[WHAT IS EXPECTED] Look through the listing below, and wherever a line has the string "Quận", pull it out.
########################################
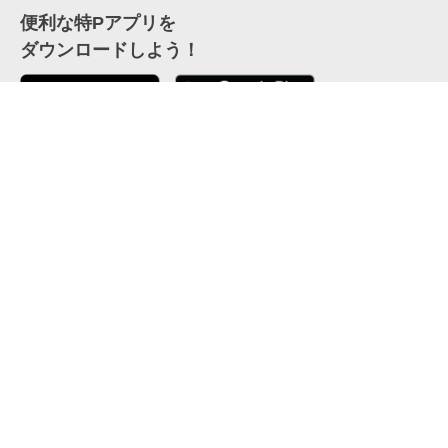
便利な特Pアプリを
ダウンロードしよう！
ここから「インストール」して、便利な特Pアプリを
公式 X
GETしよう
公式 Facebook
特P
会員・利用規約
特定商取引法について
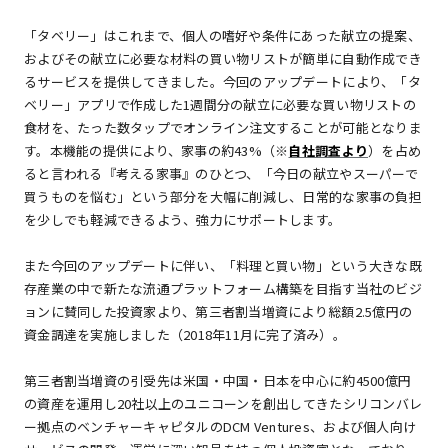
「タベリー」はこれまで、個人の嗜好や条件にあった献立の提案、
およびその献立に必要な材料の買い物リストが簡単に自動作成でき
るサービスを提供してきました。今回のアップデートにより、「タ
ベリー」アプリで作成した1週間分の献立に必要な買い物リストの
食材を、たった数タップでオンライン注文することが可能となりま
す。本機能の提供により、家事の約43%（※
自社調査より
）を占め
ると言われる『考える家事』のひとつ、「今日の献立やスーパーで
買うものを悩む」という部分を大幅に削減し、日常的な家事の負担
を少しでも軽減できるよう、強力にサポートします。
また今回のアップデートに伴い、「料理と買い物」という大きな既
存産業の中で新たな流通プラットフォーム構築を目指す当社のビジ
ョンに賛同した投資家より、第三者割当増資により総額2.5億円の
資金調達を実施しました（2018年11月に完了済み）。
第三者割当増資の引受先は米国・中国・日本を中心に約4500億円
の資産を運用し20社以上のユニコーンを創出してきたシリコンバレ
ー拠点のベンチャーキャピタルのDCM Ventures、および個人向け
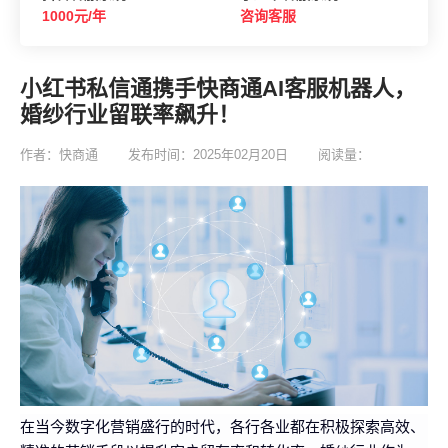
1000元/年
咨询客服
小红书私信通携手快商通AI客服机器人，
婚纱行业留联率飙升！
作者：快商通
发布时间：2025年02月20日
阅读量：
在当今数字化营销盛行的时代，各行各业都在积极探索高效、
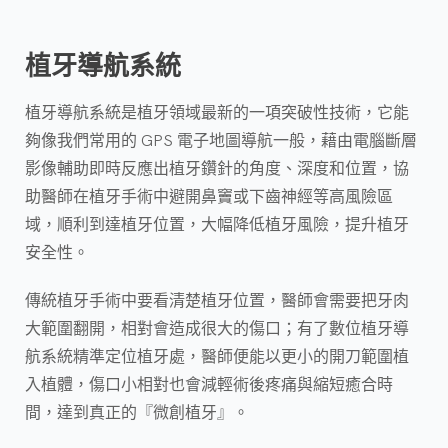
植牙導航系統
植牙導航系統是植牙領域最新的一項突破性技術，它能
夠像我們常用的 GPS 電子地圖導航一般，藉由電腦斷層
影像輔助即時反應出植牙鑽針的角度、深度和位置，協
助醫師在植牙手術中避開鼻竇或下齒神經等高風險區
域，順利到達植牙位置，大幅降低植牙風險，提升植牙
安全性。
傳統植牙手術中要看清楚植牙位置，醫師會需要把牙肉
大範圍翻開，相對會造成很大的傷口；有了數位植牙導
航系統精準定位植牙處，醫師便能以更小的開刀範圍植
入植體，傷口小相對也會減輕術後疼痛與縮短癒合時
間，達到真正的『微創植牙』。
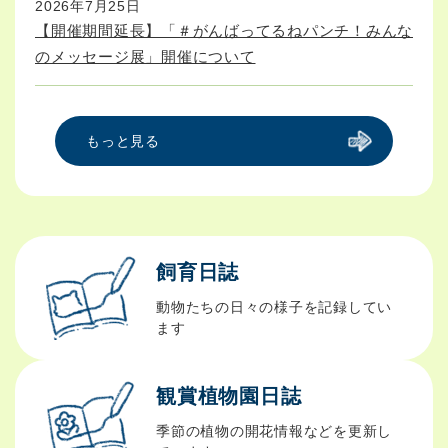
2026年7月25日
【開催期間延長】「＃がんばってるねパンチ！みんな
のメッセージ展」開催について
もっと見る
飼育日誌
動物たちの日々の様子を記録してい
ます
観賞植物園日誌
季節の植物の開花情報などを更新し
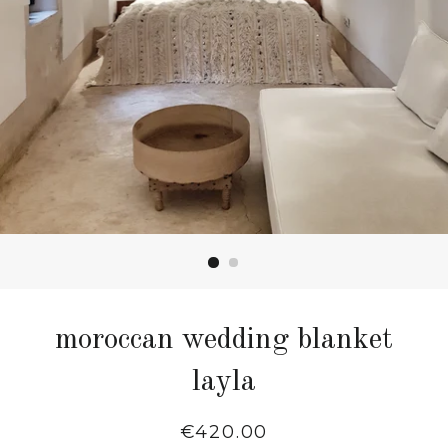
moroccan wedding blanket
layla
Regular
€420.00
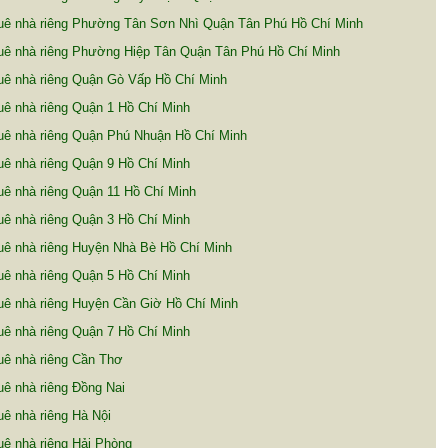
uê nhà riêng Phường Tân Sơn Nhì Quận Tân Phú Hồ Chí Minh
uê nhà riêng Phường Hiệp Tân Quận Tân Phú Hồ Chí Minh
uê nhà riêng Quận Gò Vấp Hồ Chí Minh
ê nhà riêng Quận 1 Hồ Chí Minh
uê nhà riêng Quận Phú Nhuận Hồ Chí Minh
ê nhà riêng Quận 9 Hồ Chí Minh
ê nhà riêng Quận 11 Hồ Chí Minh
ê nhà riêng Quận 3 Hồ Chí Minh
uê nhà riêng Huyện Nhà Bè Hồ Chí Minh
ê nhà riêng Quận 5 Hồ Chí Minh
uê nhà riêng Huyện Cần Giờ Hồ Chí Minh
ê nhà riêng Quận 7 Hồ Chí Minh
uê nhà riêng Cần Thơ
ê nhà riêng Đồng Nai
ê nhà riêng Hà Nội
ê nhà riêng Hải Phòng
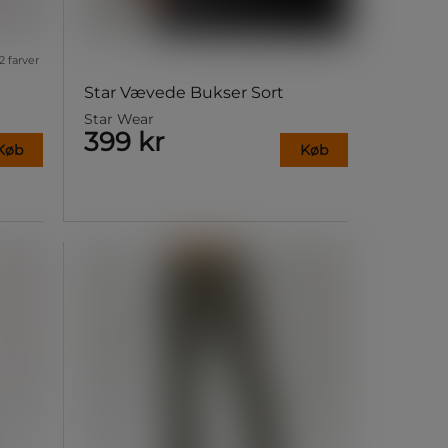
2 farver
Star Vævede Bukser Sort
Star Wear
399 kr
Køb
Køb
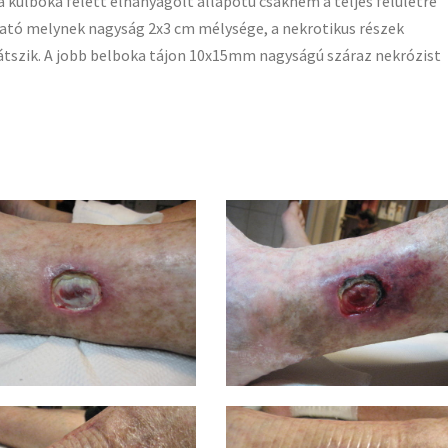
 a külboka felett elhanyagolt állapotú csaknem a teljes felületre
ható melynek nagyság 2x3 cm mélysége, a nekrotikus részek
átszik. A jobb belboka tájon 10x15mm nagyságú száraz nekrózist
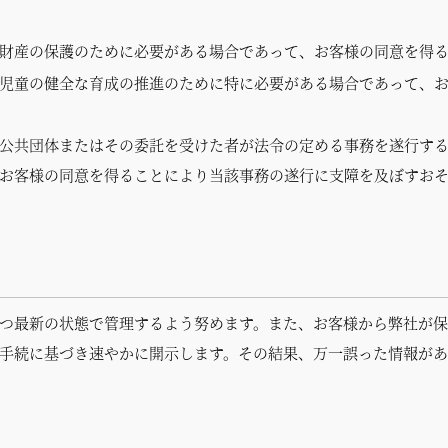
財産の保護のために必要がある場合であって、お客様の同意を得
児童の健全な育成の推進のために特に必要がある場合であって、
公共団体またはその委託を受けた者が法令の定める事務を遂行す
お客様の同意を得ることにより当該事務の遂行に支障を及ぼすお
つ最新の状態で管理するよう努めます。また、お客様から弊社が
手続に基づき速やかに開示します。その結果、万一誤った情報が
########################################
[ANSWER]
uê nhà riêng Phường Tân Sơn Nhì Quận Tân Phú Hồ Chí Minh
uê nhà riêng Phường Hiệp Tân Quận Tân Phú Hồ Chí Minh
uê nhà riêng Quận Gò Vấp Hồ Chí Minh
ê nhà riêng Quận 1 Hồ Chí Minh
uê nhà riêng Quận Phú Nhuận Hồ Chí Minh
ê nhà riêng Quận 9 Hồ Chí Minh
ê nhà riêng Quận 11 Hồ Chí Minh
ê nhà riêng Quận 3 Hồ Chí Minh
ê nhà riêng Quận 5 Hồ Chí Minh
ê nhà riêng Quận 7 Hồ Chí Minh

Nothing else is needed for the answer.